What lay within the Dark Tower of Barad-dûr
Barad-dûr was a fortress of tremendous size and strength. Its walls and towers were extremely strong, and made of a black stone. This stone was strong to the point that it was compared to adamant; however, it is also likely that the power of the Ring strengthened the Dark Tower further. Barad-dûr was built upon a small mountain at the end of a short spur of the Ash Mountains, and commanded a wide view of Gorgoroth, even without a Palantir.
The front walls of Barad-dûr were unclimbable, not just due to their height but also to the lava-filled ravine that stretched in a crescent from one side of the mountain face to the other. This ravine was fueled by a stream that flowed from Mount Doom, and could only be crossed by a single bridge. This bridge was guarded by two tall guard-towers, behind which loomed the outer wall and the Gates of Adamant. The walls followed the line of the lava ravine, and had many works of defense wrought upon it. In places the wall spiked out for greater archer coverage; upon each spur was a catapult, and between them were small towers. The walls rose higher as they climbed onto the mountain, and ended at two tall towers. These towers housed captains and generals of the Orcs of the Red Eye. They were the tallest towers on the fortress, excepting the Dark Tower of Sauron.
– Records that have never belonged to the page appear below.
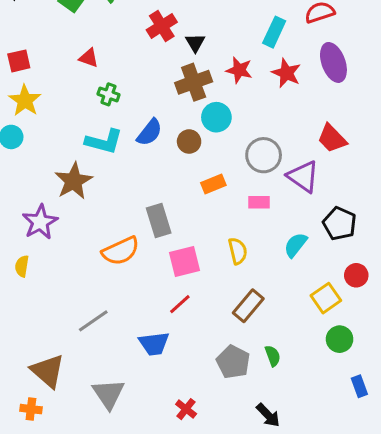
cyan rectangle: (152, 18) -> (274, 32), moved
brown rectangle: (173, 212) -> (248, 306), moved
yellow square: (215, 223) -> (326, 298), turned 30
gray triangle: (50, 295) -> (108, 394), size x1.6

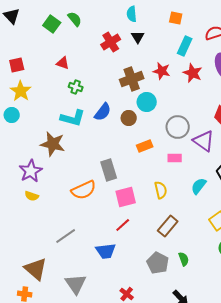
black triangle: (195, 43) -> (138, 37), moved
brown star: (74, 181) -> (53, 144), turned -30
yellow semicircle: (22, 266) -> (32, 196), moved, turned -80

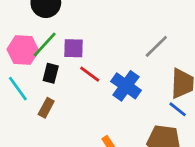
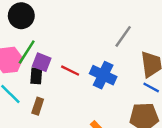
purple square: (74, 48) -> (42, 62), moved, turned 30

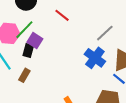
red line: (70, 71) -> (62, 15), moved
blue cross: (103, 75) -> (95, 58), moved

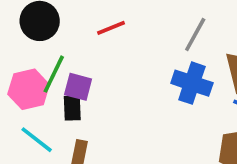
red line: (62, 15) -> (111, 28), turned -42

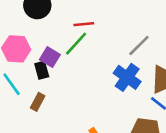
green line: (54, 74) -> (76, 44), moved
black rectangle: (72, 108) -> (42, 70), turned -30

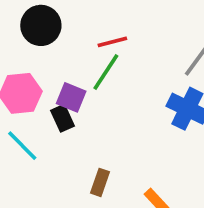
brown rectangle: (38, 102) -> (100, 182), moved

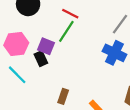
red line: (112, 42) -> (70, 14), turned 42

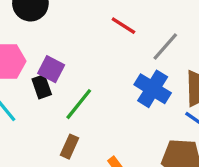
red line: (70, 14) -> (123, 26), moved
green line: (66, 31) -> (79, 104), moved

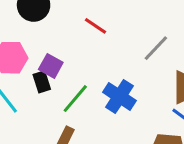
red line: (123, 26) -> (96, 26), moved
blue cross: (153, 89) -> (119, 96), moved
From the guard-towers walls protected the rear of the fortress from an unlikely mountain attack, until they met the Dark Tower. The rear-wall met with the Second and Third Walls as well, which curved behind the outer wall, with great arches of stone in between. Each wall was higher than the former, for easier defense, and in each was set a gate of steel. On the Third Wall four small guard-towers had been built. In the circles between the walls pits, torture devices, stables, and machines of war were located. There was a small courtyard between the Third Wall and the Dark Tower itself. The entrance to the Tower led to a large atrium with stairs leading higher and lower into the tower. The lower stairs led to immeasurable pits, dungeons, forges and mines, while the higer ones led up into the Dark Tower of Sauron.
The Dark Tower itself stretched ever higher into the black clouds of Mordor, which were thicker around the tower due to the will of Sauron. Two watchtowers branched off the tower above the entrance. Around the lower part of the Dark Tower there wrapped a band of stone, the remains of the twisted peak of the mountain. Still higher the Dark Tower climbed, covered in spikes and ruins of shadow, until it reached the top. The tower was full of treasure, weapons, armor, materials, great stores, barracks for the footsoldiers of the tower (on the lower levels), and rooms for high-ranking captains like the Mouth of Sauron. At the top was the Window of the Eye, above which was the Iron Crown of the Dark Tower, between the twin pinnacles of which was the Eye of Sauron. The highest room was the Well of the Eye inside the Iron Crown, beneath which was the room that contained the Window of the Eye and the Throne of Sauron. The Well of the Eye contained many valuable objects, ranging from the Palantír of Osgiliath to the three remaining of the Seven Rings. These items were destroyed with the rest of Barad-dûr with the destruction of the One Ring.